Exercise material »
▼

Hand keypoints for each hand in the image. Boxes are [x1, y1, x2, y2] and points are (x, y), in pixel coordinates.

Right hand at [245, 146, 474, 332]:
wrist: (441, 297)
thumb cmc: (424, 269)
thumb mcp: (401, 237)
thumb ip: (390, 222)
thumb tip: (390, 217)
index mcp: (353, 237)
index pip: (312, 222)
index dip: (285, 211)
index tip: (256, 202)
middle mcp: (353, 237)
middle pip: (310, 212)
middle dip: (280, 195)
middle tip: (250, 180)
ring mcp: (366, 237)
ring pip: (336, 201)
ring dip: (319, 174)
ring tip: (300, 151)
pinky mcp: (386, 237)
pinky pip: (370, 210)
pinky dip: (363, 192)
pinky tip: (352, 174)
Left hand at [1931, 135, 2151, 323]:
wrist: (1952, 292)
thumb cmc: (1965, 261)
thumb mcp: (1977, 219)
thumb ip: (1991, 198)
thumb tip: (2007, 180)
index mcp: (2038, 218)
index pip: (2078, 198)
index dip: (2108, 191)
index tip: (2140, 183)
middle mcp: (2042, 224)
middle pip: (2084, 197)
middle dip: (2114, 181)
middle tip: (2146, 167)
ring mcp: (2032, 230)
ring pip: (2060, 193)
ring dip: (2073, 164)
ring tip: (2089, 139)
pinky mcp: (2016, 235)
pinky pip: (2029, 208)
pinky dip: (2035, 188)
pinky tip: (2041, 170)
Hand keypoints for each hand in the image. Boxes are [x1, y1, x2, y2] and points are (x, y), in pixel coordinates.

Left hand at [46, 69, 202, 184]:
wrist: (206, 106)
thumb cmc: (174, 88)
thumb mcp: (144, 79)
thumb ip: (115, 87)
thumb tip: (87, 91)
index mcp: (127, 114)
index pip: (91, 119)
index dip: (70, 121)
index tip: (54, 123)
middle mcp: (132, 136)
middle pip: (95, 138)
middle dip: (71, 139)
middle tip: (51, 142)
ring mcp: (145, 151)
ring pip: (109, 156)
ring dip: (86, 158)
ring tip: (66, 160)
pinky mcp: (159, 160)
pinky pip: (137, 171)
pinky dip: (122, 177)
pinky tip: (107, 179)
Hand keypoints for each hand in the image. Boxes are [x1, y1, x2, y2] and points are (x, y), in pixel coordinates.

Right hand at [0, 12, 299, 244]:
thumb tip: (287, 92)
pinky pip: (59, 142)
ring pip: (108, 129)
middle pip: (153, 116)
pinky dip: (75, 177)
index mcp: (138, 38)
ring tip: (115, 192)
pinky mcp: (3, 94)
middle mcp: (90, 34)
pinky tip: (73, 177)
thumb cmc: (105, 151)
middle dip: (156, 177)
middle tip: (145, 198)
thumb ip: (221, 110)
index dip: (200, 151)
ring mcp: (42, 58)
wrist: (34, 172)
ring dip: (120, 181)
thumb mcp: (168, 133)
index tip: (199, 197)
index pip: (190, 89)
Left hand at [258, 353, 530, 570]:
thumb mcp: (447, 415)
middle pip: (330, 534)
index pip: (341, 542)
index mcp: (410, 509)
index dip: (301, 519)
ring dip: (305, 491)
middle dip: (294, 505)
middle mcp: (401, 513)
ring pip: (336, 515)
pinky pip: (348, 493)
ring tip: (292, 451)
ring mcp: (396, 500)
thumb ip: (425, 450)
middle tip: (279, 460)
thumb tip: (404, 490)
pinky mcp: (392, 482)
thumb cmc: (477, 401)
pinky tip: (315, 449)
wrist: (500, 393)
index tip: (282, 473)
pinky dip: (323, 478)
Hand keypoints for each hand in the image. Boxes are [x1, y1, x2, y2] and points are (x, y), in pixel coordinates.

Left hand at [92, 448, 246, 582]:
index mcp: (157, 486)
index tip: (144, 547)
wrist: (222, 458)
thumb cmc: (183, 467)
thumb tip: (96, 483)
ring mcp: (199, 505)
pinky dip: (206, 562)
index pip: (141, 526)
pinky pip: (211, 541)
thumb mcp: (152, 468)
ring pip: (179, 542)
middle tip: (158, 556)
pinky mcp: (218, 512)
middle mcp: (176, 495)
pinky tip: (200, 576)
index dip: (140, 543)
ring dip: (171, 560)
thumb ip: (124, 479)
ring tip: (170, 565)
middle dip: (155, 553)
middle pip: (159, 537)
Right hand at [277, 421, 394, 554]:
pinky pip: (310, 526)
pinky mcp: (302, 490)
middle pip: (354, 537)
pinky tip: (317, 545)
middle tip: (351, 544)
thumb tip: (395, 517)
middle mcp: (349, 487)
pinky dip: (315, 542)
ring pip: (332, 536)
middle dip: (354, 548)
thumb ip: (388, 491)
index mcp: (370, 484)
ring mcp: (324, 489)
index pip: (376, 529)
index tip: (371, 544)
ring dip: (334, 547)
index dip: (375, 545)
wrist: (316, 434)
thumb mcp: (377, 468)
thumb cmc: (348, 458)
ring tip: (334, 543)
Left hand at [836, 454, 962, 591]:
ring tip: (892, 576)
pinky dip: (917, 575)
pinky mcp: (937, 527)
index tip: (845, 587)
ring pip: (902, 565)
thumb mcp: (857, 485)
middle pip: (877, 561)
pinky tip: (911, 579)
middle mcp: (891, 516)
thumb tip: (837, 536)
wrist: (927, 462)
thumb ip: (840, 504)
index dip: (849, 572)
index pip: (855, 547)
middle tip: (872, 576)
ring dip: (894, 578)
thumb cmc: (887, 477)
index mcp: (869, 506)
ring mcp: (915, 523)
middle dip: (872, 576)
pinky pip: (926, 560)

▲

Action item » Using the entries above, output exactly the lines between the line holding "index mcp: (2038, 218)" and the line holding "pinky tip: (315, 449)", end lines included, and nothing more.

Task response »
index mcp: (2038, 218)
index pip: (2078, 198)
index dip: (2108, 191)
index tip: (2140, 183)
middle mcp: (2042, 224)
middle pip: (2084, 197)
middle dip: (2114, 181)
middle tip: (2146, 167)
ring mcp: (2032, 230)
ring pip: (2060, 193)
ring dip: (2073, 164)
ring tip: (2089, 139)
pinky mcp: (2016, 235)
pinky pip: (2029, 208)
pinky dip: (2035, 188)
pinky tip: (2041, 170)
Hand keypoints for each hand in the image. Boxes are [x1, y1, x2, y2] and points are (x, y), in pixel coordinates.

Left hand at [46, 69, 202, 184]:
wrist: (206, 106)
thumb cmc: (174, 88)
thumb mcp: (144, 79)
thumb ip: (115, 87)
thumb tip: (87, 91)
index mcp: (127, 114)
index pip: (91, 119)
index dip: (70, 121)
index tip: (54, 123)
middle mcp: (132, 136)
middle pip: (95, 138)
middle dip: (71, 139)
middle tip: (51, 142)
ring mcp: (145, 151)
ring pip: (109, 156)
ring dip: (86, 158)
ring tip: (66, 160)
pinky mcp: (159, 160)
pinky pip: (137, 171)
pinky dip: (122, 177)
pinky tip: (107, 179)
Hand keypoints for each hand in the image. Boxes are [x1, y1, x2, y2] and points are (x, y), in pixel coordinates.

Right hand at [0, 12, 299, 244]:
thumb tip: (287, 92)
pinky pip: (59, 142)
ring pip: (108, 129)
middle pip: (153, 116)
pinky dip: (75, 177)
index mcp: (138, 38)
ring tip: (115, 192)
pinky mcp: (3, 94)
middle mcp: (90, 34)
pinky tip: (73, 177)
thumb cmc: (105, 151)
middle dip: (156, 177)
middle tip: (145, 198)
thumb ip: (221, 110)
index dip: (200, 151)
ring mcp: (42, 58)
wrist: (34, 172)
ring dip: (120, 181)
thumb mcp: (168, 133)
index tip: (199, 197)
index pip: (190, 89)
Left hand at [258, 353, 530, 570]:
thumb mcp: (447, 415)
middle pip: (330, 534)
index pip: (341, 542)
index mcp: (410, 509)
index dip: (301, 519)
ring dip: (305, 491)
middle dip: (294, 505)
middle mcp: (401, 513)
ring pip: (336, 515)
pinky pip: (348, 493)
ring tip: (292, 451)
ring mcp: (396, 500)
thumb ip: (425, 450)
middle tip: (279, 460)
thumb tip: (404, 490)
pinky mcp: (392, 482)
thumb cmc: (477, 401)
pinky tip: (315, 449)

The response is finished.